We waited and waited and waited. Now, he’s back.
Rockets guard Russell Westbrook had quite a bit of rust (Russ-t?) to shake off on Saturday (3-for-13 shooting in 24 minutes), but his presence during Game 5 was undoubtedly a morale boost for a reeling Rockets club.
First Takeaway: Harden Was Choosy And Efficient
Thunder rookie guard Lu Dort has forced the Rockets to get creative in order for James Harden to have clean looks at the basket. Houston’s plan for Game 5? Screen Dort until the buzzer sounds.
Harden went 6-for-7 from the field against Dort on Saturday night. Four of Harden’s makes were aided by a variety of screens aimed at preventing the defensive stalwart the space to derail the MVP finalist like he had in recent games.
The Rockets had success screening Dort in spurts earlier in the series, but they had no reservations running to the well over and over in Game 5.
Second Takeaway: A Costly Ejection
Dennis Schroder has been the biggest reason why the Thunder roared back to tie the series earlier this week. After OKC managed just 14 points in the opening quarter, Schroder morphed into the super reserve that he is when he scored 16 in the second quarter to pull the Thunder within three at the break.
Another familiar theme in this series is Houston starting the third quarter firing on all cylinders. On Saturday, Houston’s three-point halftime lead ballooned to 20. Oklahoma City had no answer.
Then, this happened.
During a play like this, it is important to remember that the referees will make their judgments based on the videotape.
The referees neither have the capability nor the time to perform brain scans and read the minds of Schroder or P.J. Tucker at the scorer’s table. If they did, a) that would be incredible science and b) we would righteously complain more than we already do about video review.
Based on the videotape, Schroder tapped Tucker in an uncomfortable part of the male anatomy. Based on the videotape, Tucker headbutted Schroder in a retaliatory act. Both were assessed flagrant fouls and were ejected from the game. This was the correct call.
Whatever small hope the Thunder had for a comeback win followed Schroder to the OKC locker room.
Third Takeaway: The Elephant In The Room
I don’t think we discuss the effects of players living their entire lives inside the Orlando bubble nearly enough. Certainly, us non-professional athletes can relate. Every one of us have had to pause (or are still paused) and rework our lives in order to stay inside for an extended period of time.
Staying in a confined area, however, does not close anyone off from our own personal problems or the rest of the world’s problems.
Former Thunder and current Clippers forward Paul George opened up this week on his experiences living in the bubble. George didn’t feel like himself. Unfortunately, his feelings translated to the basketball floor. Via ESPN:
"It was just a little bit of everything," George later explained when asked what he meant. "I underestimated mental health, honestly.
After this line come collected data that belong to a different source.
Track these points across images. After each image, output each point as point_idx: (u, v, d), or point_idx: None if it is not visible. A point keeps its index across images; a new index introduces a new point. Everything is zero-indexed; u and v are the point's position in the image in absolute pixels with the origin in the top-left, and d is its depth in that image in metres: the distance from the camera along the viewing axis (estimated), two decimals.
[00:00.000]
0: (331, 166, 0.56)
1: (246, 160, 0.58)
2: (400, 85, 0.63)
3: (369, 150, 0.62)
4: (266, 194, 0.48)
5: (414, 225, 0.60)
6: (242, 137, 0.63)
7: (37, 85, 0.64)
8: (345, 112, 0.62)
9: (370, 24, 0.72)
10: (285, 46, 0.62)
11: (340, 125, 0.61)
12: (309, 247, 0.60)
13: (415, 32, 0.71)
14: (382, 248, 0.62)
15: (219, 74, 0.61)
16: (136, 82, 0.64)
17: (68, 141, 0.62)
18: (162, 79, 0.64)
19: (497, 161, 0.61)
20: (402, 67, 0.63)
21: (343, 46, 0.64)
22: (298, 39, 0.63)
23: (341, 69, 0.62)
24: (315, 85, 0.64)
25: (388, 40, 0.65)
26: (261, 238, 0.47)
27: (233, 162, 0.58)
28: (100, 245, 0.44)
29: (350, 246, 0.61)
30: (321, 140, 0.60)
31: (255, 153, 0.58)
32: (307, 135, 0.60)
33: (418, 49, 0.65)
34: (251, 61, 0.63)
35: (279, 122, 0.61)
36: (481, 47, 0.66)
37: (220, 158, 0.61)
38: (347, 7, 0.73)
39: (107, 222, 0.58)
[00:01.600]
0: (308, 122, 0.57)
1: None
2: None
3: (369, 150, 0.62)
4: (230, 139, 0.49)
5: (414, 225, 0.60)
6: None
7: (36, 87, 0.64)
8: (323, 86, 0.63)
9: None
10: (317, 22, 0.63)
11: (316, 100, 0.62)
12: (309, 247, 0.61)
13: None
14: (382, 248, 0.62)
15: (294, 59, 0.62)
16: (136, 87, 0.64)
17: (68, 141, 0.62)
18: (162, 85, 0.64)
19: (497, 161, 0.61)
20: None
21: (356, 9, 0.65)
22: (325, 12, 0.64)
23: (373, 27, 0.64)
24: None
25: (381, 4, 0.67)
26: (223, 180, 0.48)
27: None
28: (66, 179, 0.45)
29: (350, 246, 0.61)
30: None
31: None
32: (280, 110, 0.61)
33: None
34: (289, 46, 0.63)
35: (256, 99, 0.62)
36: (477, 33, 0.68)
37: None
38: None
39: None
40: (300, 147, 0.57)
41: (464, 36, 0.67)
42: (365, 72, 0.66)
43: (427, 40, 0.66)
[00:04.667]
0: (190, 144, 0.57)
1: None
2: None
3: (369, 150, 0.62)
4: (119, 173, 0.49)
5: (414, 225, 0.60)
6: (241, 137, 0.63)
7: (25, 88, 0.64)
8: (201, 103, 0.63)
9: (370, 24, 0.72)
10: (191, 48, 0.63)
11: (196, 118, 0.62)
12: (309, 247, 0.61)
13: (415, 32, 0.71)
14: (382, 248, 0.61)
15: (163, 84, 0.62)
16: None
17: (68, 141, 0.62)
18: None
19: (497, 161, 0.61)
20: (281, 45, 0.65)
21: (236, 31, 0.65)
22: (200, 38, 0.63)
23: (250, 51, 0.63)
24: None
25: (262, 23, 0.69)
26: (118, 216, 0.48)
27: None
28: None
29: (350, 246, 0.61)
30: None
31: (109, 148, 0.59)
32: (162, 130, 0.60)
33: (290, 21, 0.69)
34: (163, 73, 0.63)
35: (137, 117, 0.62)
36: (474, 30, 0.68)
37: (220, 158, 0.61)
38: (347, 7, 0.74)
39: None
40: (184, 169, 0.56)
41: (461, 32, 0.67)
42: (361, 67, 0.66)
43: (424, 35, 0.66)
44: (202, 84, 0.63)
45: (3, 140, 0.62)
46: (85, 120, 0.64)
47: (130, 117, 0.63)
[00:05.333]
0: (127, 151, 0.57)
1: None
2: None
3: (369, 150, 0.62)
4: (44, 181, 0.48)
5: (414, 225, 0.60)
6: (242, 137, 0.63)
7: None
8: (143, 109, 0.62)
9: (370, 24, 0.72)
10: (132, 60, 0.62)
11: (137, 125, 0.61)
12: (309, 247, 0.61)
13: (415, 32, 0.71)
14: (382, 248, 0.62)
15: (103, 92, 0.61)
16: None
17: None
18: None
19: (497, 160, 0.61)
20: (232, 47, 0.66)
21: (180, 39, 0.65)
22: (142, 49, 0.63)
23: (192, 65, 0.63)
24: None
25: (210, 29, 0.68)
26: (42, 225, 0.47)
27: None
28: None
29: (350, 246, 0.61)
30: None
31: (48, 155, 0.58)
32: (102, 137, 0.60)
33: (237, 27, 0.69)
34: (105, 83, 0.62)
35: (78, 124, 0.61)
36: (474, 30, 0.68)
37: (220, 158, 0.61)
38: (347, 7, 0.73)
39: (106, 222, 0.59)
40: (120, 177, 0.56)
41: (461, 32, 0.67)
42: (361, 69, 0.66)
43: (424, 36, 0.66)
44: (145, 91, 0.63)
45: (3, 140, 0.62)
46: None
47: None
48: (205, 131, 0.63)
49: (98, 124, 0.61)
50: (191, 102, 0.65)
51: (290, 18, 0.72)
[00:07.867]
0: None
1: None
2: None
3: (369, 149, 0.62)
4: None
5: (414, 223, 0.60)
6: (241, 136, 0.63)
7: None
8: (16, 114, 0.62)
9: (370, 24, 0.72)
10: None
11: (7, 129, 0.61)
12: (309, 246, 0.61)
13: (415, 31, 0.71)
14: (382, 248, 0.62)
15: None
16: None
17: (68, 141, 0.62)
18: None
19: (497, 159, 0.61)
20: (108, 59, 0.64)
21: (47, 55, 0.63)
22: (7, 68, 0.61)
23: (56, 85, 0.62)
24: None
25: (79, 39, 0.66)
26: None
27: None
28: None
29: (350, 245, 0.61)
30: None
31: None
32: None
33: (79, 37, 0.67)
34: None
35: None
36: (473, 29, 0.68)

I had anxiety. A little bit of depression. Just being locked in here. I just wasn't there. I checked out.
"Games 2, 3, 4, I wasn't there. I felt like I wasn't there. Shout-out to the people that were in my corner, that gave me words. They helped big time, help get me right, [get] me back in great spirits. I can't thank them enough."
The police shooting of Jacob Blake, a 29-year-old Black man in Kenosha, Wisconsin, was another reminder to players that society’s ills do not go away in the bubble. The shooting especially affected Black players, who make up a majority of the NBA.
One of the players’ goals was to emphasize and underscore the specific instances of police violence against Black Americans when play resumed.
These athletes possess other-worldly abilities and, at the same time, are all flesh and blood like the rest of us.
Speaking of other-worldly, that’s the kind of effort the Thunder will need to push this series to a seventh and deciding game.
Game 6 is set to tip at 8 p.m. Monday.